— AIM OF THE EXERCISE —
Return the entries line for line, starting at their first line and ending at the line containing "clientes, entregando o", with both of those lines included.

INFORMATION SHOWN START

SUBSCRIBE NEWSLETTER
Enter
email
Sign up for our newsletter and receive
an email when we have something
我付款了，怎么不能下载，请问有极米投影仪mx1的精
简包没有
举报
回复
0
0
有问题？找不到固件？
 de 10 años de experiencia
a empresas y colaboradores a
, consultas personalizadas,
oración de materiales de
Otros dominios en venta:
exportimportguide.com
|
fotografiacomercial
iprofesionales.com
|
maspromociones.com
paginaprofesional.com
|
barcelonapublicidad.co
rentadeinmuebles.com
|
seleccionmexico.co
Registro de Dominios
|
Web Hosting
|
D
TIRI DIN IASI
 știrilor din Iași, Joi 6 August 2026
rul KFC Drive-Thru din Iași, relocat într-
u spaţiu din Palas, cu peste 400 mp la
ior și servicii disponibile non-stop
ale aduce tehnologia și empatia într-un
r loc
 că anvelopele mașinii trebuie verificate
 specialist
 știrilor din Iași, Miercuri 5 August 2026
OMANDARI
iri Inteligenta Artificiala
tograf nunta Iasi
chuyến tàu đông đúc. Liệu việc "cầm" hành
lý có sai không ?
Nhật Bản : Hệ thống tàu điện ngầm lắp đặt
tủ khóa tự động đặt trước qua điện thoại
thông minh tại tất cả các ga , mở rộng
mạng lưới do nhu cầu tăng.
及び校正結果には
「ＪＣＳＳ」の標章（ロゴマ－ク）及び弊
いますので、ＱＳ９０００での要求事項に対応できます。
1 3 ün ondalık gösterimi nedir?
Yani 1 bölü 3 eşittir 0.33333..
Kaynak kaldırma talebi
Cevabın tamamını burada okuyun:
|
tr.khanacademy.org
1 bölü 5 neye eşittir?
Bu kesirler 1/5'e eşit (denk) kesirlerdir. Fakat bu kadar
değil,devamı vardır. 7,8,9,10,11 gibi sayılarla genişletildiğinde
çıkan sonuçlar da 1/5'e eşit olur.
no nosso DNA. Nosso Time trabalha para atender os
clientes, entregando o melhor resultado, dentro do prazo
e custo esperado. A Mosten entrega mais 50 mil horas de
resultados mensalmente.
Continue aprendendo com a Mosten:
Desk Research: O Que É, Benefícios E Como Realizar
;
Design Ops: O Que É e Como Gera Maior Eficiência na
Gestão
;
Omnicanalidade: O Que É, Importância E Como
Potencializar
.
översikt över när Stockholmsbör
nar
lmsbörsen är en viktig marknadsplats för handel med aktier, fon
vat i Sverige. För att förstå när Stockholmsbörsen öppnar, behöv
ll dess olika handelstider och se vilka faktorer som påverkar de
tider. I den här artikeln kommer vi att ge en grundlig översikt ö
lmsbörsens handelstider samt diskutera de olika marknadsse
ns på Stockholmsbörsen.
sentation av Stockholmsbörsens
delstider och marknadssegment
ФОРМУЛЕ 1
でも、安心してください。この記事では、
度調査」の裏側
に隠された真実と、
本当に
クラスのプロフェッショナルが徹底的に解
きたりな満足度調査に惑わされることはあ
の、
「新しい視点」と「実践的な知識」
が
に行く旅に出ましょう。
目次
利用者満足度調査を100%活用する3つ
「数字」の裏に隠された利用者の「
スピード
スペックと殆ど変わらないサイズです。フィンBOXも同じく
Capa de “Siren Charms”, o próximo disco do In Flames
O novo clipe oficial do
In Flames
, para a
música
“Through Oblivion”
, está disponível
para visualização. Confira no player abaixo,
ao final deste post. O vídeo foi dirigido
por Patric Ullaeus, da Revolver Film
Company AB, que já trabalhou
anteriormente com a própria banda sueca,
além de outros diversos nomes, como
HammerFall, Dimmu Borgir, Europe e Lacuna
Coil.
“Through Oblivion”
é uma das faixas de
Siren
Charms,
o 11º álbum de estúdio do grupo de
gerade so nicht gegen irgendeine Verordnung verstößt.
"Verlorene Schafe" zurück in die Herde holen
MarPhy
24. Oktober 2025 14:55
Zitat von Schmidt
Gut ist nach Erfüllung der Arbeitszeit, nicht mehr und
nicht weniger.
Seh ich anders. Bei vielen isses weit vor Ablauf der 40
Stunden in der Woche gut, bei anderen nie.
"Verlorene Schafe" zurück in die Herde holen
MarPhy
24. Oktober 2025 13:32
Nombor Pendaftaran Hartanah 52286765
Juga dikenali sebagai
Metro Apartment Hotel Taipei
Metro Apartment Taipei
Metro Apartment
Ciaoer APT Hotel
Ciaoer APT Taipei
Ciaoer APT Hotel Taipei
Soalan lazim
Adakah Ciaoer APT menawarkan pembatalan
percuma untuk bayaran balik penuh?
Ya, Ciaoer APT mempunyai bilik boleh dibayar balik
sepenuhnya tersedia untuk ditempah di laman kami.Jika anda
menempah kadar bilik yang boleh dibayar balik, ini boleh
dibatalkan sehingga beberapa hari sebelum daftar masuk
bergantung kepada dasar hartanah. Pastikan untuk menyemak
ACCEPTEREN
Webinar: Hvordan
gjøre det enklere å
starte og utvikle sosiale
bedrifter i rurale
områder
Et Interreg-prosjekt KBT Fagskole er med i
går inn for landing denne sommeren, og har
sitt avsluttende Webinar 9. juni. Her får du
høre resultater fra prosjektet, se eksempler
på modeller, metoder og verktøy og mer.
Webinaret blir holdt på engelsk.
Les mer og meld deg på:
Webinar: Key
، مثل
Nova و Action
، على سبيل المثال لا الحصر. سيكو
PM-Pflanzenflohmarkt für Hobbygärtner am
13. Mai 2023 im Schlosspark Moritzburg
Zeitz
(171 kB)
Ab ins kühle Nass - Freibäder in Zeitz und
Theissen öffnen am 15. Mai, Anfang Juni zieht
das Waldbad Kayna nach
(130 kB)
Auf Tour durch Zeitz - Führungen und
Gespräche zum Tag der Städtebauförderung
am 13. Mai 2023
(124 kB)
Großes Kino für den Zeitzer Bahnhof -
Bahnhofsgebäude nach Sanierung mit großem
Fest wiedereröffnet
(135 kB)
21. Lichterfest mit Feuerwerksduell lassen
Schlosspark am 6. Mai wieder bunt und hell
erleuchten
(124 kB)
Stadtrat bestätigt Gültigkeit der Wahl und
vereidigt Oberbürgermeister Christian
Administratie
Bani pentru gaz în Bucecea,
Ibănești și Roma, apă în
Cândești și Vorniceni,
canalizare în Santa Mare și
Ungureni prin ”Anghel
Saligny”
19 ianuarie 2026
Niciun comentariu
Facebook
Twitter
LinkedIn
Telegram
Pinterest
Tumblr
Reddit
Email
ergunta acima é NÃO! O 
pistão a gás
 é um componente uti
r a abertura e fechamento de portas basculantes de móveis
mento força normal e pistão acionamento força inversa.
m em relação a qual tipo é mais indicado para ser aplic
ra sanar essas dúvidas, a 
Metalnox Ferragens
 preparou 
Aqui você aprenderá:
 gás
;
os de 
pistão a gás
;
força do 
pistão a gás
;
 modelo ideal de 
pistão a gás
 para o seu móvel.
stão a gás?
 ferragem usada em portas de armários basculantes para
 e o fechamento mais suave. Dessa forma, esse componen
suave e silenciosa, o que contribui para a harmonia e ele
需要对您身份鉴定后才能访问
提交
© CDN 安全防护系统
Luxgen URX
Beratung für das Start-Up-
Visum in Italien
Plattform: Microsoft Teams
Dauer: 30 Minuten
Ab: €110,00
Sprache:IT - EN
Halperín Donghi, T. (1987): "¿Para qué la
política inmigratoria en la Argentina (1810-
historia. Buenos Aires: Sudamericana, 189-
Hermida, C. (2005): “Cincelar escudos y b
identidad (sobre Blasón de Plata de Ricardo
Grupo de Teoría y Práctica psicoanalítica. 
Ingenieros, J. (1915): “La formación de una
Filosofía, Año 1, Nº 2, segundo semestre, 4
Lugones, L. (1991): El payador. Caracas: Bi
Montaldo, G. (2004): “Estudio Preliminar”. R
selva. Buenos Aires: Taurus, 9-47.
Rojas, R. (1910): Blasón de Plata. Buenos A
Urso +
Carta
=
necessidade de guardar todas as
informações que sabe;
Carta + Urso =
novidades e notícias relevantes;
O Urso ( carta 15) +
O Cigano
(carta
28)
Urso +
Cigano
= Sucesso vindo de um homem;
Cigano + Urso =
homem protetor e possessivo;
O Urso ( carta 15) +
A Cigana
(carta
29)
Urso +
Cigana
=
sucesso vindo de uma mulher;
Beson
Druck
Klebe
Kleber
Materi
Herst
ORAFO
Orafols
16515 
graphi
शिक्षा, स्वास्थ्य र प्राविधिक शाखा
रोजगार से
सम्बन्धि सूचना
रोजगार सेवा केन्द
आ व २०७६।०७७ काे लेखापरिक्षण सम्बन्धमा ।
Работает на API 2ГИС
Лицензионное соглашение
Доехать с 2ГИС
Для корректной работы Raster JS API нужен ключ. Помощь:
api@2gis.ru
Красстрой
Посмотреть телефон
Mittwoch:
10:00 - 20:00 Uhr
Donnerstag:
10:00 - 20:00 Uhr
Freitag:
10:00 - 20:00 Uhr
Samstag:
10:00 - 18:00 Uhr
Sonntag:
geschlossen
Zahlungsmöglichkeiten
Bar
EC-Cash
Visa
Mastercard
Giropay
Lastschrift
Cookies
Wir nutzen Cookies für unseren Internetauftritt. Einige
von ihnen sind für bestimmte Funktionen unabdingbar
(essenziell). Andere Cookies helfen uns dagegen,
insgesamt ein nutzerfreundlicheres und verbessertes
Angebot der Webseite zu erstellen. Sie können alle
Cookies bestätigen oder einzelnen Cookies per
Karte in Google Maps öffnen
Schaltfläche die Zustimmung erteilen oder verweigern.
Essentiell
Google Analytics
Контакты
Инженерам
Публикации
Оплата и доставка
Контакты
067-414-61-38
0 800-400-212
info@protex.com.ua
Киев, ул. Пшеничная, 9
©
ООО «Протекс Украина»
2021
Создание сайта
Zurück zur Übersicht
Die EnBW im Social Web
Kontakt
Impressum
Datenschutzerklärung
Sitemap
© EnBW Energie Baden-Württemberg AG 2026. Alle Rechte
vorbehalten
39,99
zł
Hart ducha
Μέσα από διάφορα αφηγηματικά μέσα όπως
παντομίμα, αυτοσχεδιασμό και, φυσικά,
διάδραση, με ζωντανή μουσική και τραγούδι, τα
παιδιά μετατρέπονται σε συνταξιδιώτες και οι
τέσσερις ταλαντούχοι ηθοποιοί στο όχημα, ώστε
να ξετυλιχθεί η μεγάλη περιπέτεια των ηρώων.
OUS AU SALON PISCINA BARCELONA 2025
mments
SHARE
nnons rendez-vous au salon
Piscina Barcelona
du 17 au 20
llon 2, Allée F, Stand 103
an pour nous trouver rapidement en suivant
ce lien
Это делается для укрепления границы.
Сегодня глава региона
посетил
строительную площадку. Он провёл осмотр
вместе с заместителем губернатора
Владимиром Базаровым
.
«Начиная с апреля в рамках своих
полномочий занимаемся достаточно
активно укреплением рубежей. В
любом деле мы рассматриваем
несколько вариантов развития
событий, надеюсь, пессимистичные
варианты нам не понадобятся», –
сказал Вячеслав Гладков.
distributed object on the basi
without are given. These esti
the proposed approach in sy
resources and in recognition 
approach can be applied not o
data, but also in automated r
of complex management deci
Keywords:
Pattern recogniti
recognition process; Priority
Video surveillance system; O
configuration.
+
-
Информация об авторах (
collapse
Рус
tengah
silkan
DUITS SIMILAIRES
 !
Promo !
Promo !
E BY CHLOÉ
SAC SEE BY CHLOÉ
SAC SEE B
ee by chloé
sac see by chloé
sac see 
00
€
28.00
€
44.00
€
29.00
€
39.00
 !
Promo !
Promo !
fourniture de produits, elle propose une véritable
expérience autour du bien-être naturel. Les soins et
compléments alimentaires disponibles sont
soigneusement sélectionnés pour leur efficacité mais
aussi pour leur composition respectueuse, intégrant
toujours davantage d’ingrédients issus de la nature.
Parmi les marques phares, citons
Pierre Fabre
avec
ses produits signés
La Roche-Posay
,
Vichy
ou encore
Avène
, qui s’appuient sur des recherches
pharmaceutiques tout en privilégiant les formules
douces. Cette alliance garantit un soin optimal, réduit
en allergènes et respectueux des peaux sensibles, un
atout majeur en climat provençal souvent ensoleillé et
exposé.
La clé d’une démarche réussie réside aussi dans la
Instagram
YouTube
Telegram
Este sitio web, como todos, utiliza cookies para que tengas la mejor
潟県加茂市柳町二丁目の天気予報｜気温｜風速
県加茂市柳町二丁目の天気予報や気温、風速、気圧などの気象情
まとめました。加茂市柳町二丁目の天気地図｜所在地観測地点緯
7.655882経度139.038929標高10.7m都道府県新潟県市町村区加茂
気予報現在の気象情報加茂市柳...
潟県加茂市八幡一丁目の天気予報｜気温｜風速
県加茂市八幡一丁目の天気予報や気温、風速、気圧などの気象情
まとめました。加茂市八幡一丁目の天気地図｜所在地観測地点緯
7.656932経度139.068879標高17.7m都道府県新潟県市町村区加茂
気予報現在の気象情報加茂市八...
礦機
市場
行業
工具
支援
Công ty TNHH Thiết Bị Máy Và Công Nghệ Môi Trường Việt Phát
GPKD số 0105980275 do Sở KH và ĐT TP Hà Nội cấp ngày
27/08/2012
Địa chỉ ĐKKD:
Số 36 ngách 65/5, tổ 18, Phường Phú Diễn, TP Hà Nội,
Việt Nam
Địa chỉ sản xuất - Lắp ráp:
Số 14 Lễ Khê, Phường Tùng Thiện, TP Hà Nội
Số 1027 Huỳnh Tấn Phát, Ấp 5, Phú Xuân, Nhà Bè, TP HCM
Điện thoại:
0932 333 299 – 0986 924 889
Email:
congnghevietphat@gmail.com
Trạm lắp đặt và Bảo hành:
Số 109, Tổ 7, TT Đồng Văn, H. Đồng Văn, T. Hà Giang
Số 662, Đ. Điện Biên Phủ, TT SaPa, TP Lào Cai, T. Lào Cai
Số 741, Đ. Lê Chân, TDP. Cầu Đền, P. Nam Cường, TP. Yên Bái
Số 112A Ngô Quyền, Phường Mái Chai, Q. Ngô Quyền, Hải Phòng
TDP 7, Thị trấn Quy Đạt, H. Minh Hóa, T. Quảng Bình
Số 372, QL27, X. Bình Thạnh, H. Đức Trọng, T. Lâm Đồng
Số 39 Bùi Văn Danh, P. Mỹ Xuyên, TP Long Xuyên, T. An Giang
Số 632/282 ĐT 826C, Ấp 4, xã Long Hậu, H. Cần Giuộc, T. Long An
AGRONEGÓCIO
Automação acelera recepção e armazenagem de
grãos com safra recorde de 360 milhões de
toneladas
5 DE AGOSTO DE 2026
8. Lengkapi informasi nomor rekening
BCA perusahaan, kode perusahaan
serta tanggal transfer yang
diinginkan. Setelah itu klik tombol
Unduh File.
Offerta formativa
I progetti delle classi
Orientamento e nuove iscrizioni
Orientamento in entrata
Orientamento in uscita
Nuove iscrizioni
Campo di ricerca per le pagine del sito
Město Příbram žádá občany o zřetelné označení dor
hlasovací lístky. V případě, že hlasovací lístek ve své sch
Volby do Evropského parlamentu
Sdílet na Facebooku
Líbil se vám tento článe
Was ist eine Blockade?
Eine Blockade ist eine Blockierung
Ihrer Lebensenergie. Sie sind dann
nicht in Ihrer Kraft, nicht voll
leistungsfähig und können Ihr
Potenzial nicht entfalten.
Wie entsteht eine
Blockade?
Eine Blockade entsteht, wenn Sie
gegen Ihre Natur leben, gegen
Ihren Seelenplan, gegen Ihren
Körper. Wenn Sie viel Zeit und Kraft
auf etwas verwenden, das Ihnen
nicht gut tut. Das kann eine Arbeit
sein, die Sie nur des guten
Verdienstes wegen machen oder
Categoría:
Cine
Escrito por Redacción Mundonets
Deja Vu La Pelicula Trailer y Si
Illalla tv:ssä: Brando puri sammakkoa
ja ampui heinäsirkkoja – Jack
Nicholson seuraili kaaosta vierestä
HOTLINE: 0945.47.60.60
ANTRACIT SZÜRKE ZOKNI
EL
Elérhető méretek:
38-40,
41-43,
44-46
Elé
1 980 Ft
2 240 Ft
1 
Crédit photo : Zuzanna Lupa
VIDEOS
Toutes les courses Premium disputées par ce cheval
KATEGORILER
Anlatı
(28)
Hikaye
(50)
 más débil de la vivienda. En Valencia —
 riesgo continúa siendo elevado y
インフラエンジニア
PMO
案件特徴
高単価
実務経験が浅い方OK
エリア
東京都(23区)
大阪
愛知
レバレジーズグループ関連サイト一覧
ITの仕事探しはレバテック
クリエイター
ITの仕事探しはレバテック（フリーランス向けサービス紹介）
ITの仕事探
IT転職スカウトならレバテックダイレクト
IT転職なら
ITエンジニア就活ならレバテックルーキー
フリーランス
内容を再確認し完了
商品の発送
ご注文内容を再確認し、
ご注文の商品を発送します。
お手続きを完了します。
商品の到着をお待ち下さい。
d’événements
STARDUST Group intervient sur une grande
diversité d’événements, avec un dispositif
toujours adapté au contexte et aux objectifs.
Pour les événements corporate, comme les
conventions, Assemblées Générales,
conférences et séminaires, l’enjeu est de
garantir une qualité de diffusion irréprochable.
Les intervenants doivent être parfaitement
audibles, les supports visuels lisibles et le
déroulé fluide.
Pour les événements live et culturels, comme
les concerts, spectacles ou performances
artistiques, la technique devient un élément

INFORMATION SHOWN END

— ANSWER TO THIS EXERCISE —
SUBSCRIBE NEWSLETTER
Enter
email
Sign up for our newsletter and receive
an email when we have something
我付款了，怎么不能下载，请问有极米投影仪mx1的精
简包没有
举报
回复
0
0
有问题？找不到固件？
 de 10 años de experiencia
a empresas y colaboradores a
, consultas personalizadas,
oración de materiales de
Otros dominios en venta:
exportimportguide.com
|
fotografiacomercial
iprofesionales.com
|
maspromociones.com
paginaprofesional.com
|
barcelonapublicidad.co
rentadeinmuebles.com
|
seleccionmexico.co
Registro de Dominios
|
Web Hosting
|
D
TIRI DIN IASI
 știrilor din Iași, Joi 6 August 2026
rul KFC Drive-Thru din Iași, relocat într-
u spaţiu din Palas, cu peste 400 mp la
ior și servicii disponibile non-stop
ale aduce tehnologia și empatia într-un
r loc
 că anvelopele mașinii trebuie verificate
 specialist
 știrilor din Iași, Miercuri 5 August 2026
OMANDARI
iri Inteligenta Artificiala
tograf nunta Iasi
chuyến tàu đông đúc. Liệu việc "cầm" hành
lý có sai không ?
Nhật Bản : Hệ thống tàu điện ngầm lắp đặt
tủ khóa tự động đặt trước qua điện thoại
thông minh tại tất cả các ga , mở rộng
mạng lưới do nhu cầu tăng.
及び校正結果には
「ＪＣＳＳ」の標章（ロゴマ－ク）及び弊
いますので、ＱＳ９０００での要求事項に対応できます。
1 3 ün ondalık gösterimi nedir?
Yani 1 bölü 3 eşittir 0.33333..
Kaynak kaldırma talebi
Cevabın tamamını burada okuyun:
|
tr.khanacademy.org
1 bölü 5 neye eşittir?
Bu kesirler 1/5'e eşit (denk) kesirlerdir. Fakat bu kadar
değil,devamı vardır. 7,8,9,10,11 gibi sayılarla genişletildiğinde
çıkan sonuçlar da 1/5'e eşit olur.
no nosso DNA. Nosso Time trabalha para atender os
clientes, entregando o melhor resultado, dentro do prazo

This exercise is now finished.